The idea that considering using nuclear is a costly distraction from other climate-change progress is wrong. If you have to substantially transform the make-up of the economy, you want a lot of people pursuing different options.
Of course, we want to pick the best ones. But that doesn’t mean ruling out technologies that lower emissions. Prof. Jaccard argued for pursuing a mix of methods, including those opposed by some environmentalists, such as carbon capture.
Yes, it would be unwise for Ottawa to back nuclear power as the only clean-energy source, but it is not doing that. It has made nuclear projects eligible for its hefty clean-energy incentives and provided a $970-million loan to Ontario Power Generation to develop a small-scale reactor at its Darlington power station.

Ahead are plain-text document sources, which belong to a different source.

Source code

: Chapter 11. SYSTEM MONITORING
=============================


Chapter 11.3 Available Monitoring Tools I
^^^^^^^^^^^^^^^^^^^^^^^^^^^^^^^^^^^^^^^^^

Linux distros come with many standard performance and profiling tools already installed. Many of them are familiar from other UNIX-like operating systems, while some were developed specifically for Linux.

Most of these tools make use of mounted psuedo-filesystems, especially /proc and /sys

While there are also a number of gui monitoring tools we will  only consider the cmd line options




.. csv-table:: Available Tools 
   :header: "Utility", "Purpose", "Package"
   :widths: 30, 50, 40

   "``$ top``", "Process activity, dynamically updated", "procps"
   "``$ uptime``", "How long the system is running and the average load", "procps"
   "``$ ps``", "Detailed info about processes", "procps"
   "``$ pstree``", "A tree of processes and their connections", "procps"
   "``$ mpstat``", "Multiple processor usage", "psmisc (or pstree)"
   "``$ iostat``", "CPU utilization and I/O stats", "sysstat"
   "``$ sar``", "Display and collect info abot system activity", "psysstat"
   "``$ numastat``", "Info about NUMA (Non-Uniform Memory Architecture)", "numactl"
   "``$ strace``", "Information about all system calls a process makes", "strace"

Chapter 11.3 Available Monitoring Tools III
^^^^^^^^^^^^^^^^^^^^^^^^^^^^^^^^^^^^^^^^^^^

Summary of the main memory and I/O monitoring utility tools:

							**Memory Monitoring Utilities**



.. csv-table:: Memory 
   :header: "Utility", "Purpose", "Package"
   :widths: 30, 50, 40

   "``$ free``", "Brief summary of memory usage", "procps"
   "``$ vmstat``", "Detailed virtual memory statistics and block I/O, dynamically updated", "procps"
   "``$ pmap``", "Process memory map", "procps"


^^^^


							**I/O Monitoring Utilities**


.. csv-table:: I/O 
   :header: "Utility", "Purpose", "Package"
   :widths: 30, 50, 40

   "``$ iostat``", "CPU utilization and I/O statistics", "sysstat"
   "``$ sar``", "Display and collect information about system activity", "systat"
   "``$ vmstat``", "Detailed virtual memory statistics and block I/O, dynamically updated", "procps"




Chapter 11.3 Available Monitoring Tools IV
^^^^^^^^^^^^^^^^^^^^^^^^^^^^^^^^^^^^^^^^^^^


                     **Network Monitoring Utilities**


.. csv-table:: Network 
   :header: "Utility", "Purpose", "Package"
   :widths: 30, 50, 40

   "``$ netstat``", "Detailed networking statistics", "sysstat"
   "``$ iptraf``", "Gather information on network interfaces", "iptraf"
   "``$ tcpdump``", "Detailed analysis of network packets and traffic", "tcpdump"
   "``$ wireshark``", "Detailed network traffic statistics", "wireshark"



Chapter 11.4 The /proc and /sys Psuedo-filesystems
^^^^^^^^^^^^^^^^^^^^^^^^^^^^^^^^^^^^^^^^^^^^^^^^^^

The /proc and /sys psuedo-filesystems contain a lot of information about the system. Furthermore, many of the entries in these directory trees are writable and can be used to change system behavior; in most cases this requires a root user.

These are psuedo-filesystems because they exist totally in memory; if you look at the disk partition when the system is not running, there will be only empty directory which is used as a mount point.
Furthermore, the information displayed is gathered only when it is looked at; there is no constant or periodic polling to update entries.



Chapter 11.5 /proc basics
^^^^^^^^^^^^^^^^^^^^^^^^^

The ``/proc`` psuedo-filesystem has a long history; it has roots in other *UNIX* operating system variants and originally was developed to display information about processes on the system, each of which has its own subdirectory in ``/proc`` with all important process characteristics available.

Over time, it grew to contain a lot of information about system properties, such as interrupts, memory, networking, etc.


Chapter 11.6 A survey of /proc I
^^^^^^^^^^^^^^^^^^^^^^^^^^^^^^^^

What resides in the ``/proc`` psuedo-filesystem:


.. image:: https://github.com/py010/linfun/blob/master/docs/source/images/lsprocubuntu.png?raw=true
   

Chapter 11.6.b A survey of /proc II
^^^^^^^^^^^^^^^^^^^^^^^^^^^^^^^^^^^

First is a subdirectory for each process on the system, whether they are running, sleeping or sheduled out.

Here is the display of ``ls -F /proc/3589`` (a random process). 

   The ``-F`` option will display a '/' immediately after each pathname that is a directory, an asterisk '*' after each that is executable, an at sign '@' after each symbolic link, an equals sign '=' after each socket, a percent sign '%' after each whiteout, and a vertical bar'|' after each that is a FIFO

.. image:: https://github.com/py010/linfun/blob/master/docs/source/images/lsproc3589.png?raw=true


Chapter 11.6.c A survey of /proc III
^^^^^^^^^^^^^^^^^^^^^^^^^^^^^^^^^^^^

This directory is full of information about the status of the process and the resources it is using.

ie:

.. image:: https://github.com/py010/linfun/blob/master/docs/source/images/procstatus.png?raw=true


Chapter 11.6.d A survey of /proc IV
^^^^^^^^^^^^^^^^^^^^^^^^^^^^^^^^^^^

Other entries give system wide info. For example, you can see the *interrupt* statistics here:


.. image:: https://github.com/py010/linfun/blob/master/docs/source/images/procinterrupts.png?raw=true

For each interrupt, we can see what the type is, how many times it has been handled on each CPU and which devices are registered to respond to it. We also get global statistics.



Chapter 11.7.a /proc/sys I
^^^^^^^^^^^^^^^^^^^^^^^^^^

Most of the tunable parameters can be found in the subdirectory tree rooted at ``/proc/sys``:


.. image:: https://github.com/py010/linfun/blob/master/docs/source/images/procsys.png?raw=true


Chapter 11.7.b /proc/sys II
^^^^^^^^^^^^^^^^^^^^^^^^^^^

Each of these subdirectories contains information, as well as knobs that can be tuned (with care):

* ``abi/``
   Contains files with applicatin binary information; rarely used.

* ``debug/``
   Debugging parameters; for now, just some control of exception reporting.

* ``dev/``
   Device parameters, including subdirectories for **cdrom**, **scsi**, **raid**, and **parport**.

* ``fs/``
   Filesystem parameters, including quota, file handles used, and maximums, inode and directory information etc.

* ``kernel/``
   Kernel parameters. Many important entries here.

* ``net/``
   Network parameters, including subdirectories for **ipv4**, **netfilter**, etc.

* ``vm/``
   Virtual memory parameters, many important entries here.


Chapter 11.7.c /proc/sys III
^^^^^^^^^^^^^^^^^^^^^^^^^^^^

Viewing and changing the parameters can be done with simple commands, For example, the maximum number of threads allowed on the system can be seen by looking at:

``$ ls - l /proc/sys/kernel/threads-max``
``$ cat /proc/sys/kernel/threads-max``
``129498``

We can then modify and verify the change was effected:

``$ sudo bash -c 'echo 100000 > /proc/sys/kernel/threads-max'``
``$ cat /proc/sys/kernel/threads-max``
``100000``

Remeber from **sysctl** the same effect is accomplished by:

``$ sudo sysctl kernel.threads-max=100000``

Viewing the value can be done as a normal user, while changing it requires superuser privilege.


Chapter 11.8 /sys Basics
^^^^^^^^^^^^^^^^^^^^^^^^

There are a few other nuclear projects being mooted, notably in Ontario, and lots of talk about the potential for small modular reactors to provide power for industrial projects. But there is unlikely to be a massive expansion. Most provinces don’t use nuclear power and won’t start now.
And nuclear power is not cheap. Still, the reason that Natural Resources Minister Jonathan Wilkinson is arguing that it will be part of a future mix is that de-carbonization will also require a ramp-up of electricity supply in the next few decades.
He argues that in some places, nuclear generation can provide needed baseload power while wind and solar generate electricity according to the weather – and battery storage, while getting cheaper, is costly. If there’s one thing that will get in the way of a clean energy transition, it’s a lack of clean energy.
That doesn’t mean backing every nuclear project is a good idea. And to be fair to that group of four MPs, they raised some important points of caution, such as the difficulty of dealing with nuclear waste. Mr. Boulerice noted there is a lot of industry “hype” about the potential for small nuclear reactors, and public dollars shouldn’t back an all-in gamble on novel designs.
Those are practical concerns to be weighed. When reducing emissions is an economics and engineering problem, it is easier to solve. When politicians put up ideological barriers, they just get in the way.